**Written problem a**
Please repeat the part of the entries that opens with the line containing "Analyze this satellite" and runs to the end of the entries, both ends included, with each coordinate in the answers shifted by -71. Leave the pictures out of your answer.
** START OF Text provided **
In contrast, when I came home to Washington, one of the most annoying situations in local sports was the refusal of the top men’s basketball programs, Georgetown and Maryland, to play each other after the 1979-80 season. The rift stemmed from a feud between Hoyas coach John Thompson and Lefty Driesell, the longtime Terps coach who had just resigned.

However, that didn’t change when Bob Wade — who had sent a couple of star players from his Dunbar (Baltimore) teams to play for Georgetown — replaced Driesell. And when Thompson was somehow talked into playing Maryland in November 1993 and the unranked Terps knocked off the mighty Hoyas, the schools returned to their respective ACC and Big East orbits, even though the campuses are all of 11 miles apart.

Over the last 32 years, Georgetown and Maryland have met as many times in the NCAA Tournament as they have locally, just twice each. That’s just wrong.
** END OF Text provided **
** START OF Material **
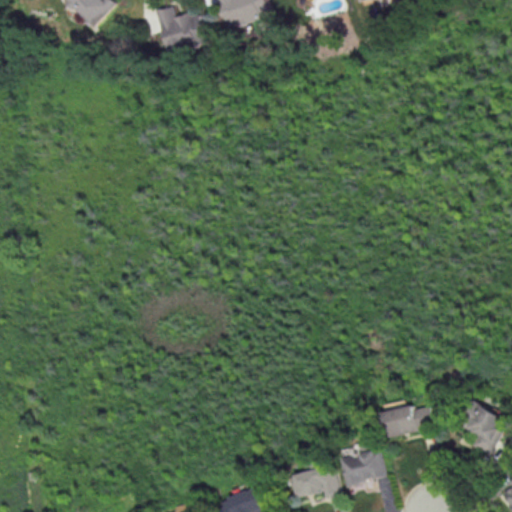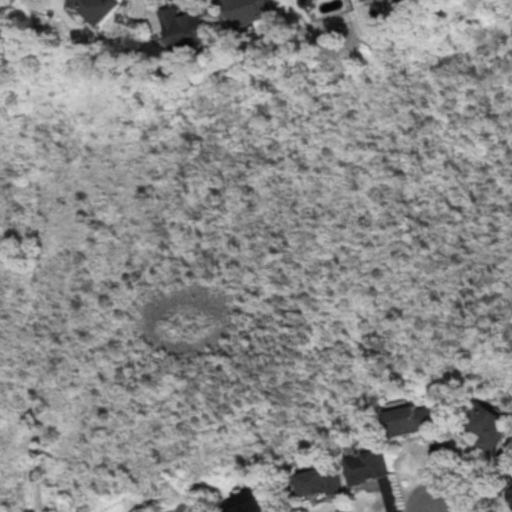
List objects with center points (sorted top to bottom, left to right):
building: (184, 26)
park: (10, 305)
building: (410, 417)
building: (489, 428)
building: (366, 463)
road: (431, 473)
building: (318, 480)
road: (471, 488)
building: (510, 489)
building: (245, 499)
building: (191, 510)
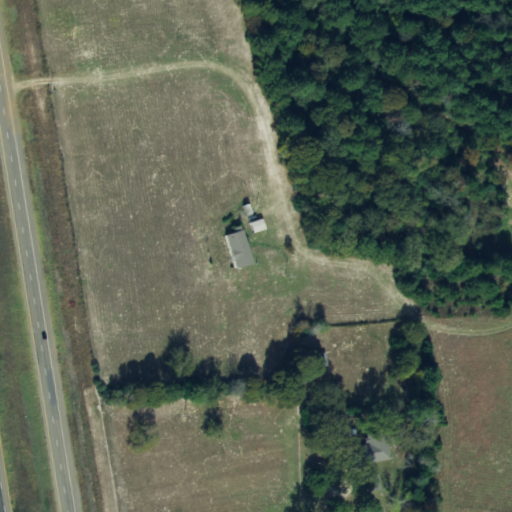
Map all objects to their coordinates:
building: (239, 248)
road: (195, 267)
road: (40, 284)
building: (372, 450)
road: (6, 476)
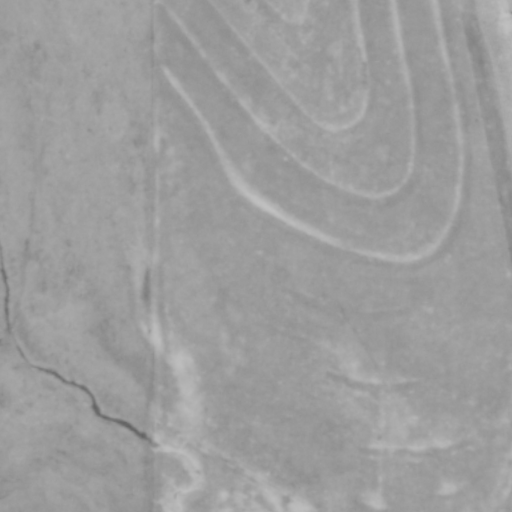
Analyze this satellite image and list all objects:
crop: (497, 47)
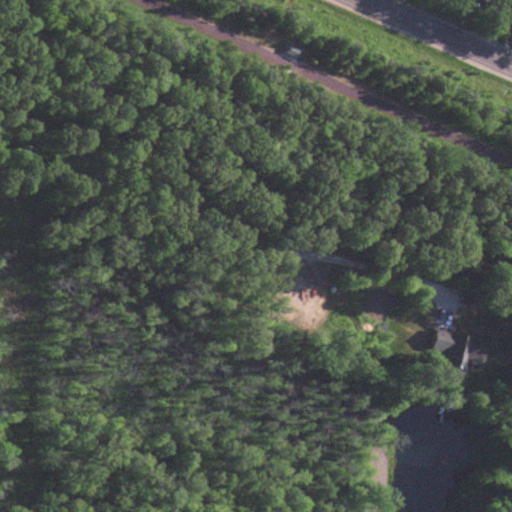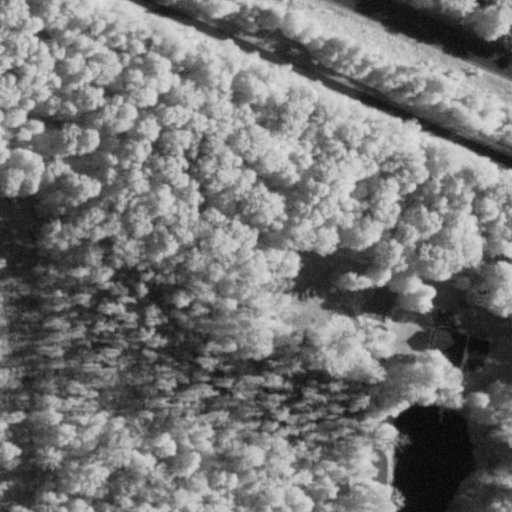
** END OF Material **
**Written problem b**
Name every person mentioned in the text about the Georgetown and Maryland basketball rivalry.

**Final result a**
Analyze this satellite image and list all objects:
crop: (426, -24)

**Final result b**
John Thompson
Lefty Driesell
Bob Wade